Trainer Emanuel Steward readily concedes that Holyfield has faced superior opposition, but this is not entirely Lewis' fault. Bowe, the last man to hold the undisputed heavyweight title (having beaten Holyfield, who had knocked out Buster Douglas, who had shocked Tyson in Tokyo), literally tossed the WBC belt into a London dustbin rather than face Lewis. Tyson first paid Lewis $4 million and then gave up the same WBC championship rather than get into the ring with him.

Also overlooked in the pre-fight speculation is the fact that in 1994 Holyfield was diagnosed with an allegedly incurable heart defect and ordered never to fight again. While time and events have eclipsed that diagnosis (Holyfield claims to have been cured by the evangelistic faith healer Benny Hinn), both his skills and his stamina have been called into question in his subsequent, non-Tyson bouts.

One might reasonably expect, then, that Lewis will walk right through him, but the spectre of the left hook with which Oliver McCall, a journeyman career-long sparring partner, felled Lewis at Wembley Arena five years ago, spoils an otherwise neatly-wrapped package. Holyfield figures to try to negate Lewis' physical advantages by getting inside the bigger man's jab, burying his face in his chest to conduct one of those heavyweight grappling matches in which the preponderance of the punches are winged from short range. And if one of them lands, anything can happen.
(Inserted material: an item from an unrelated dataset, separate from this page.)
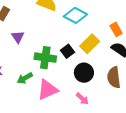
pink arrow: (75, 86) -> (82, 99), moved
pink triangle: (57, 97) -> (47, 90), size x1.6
Holyfield has been guaranteed $20 million for this weekend's performance, Lewis $9 million. Promoter Don King has availed himself of every opportunity to cast this showdown as the Frazier-Ali I of its generation. Earlier this week, for instance, to considerable fanfare, the artist LeRoy Neiman unveiled a new painting of that 1971 encounter, and both Ali and Frazier will be at ringside Saturday night.

For all the anticipation surrounding the blockbuster encounter, it might also be noted that neither Holyfield nor Lewis exactly looked like a world-beater in their last outings, points decisions over, respectively, American Vaughn Bean and Croatian Zeljko Mavrovic last September.

"It could come down to who has the biggest heart," supposed my friend Fast Eddie Schuyler, who has covered two generations' worth of world title fights for the Associated Press, "and we all know who that is."

Could be, but a few days ago when I remarked that this was looking increasingly like a fight that shouldn't have a favourite, former heavyweight champion George Foreman sighed and said "that's the way I feel about it too."

Foreman, who lost a 1991 decision to Holyfield, will be working on Saturday night's telecast - and a few weeks later will be making his first visit to Ireland.

"Lewis is weak in the early rounds, but Holyfield likes to wait and see what you've got. Lewis is the real puncher of the two, but he tends to be an underachiever. It's a good fight," said Foreman. "It's a real fight."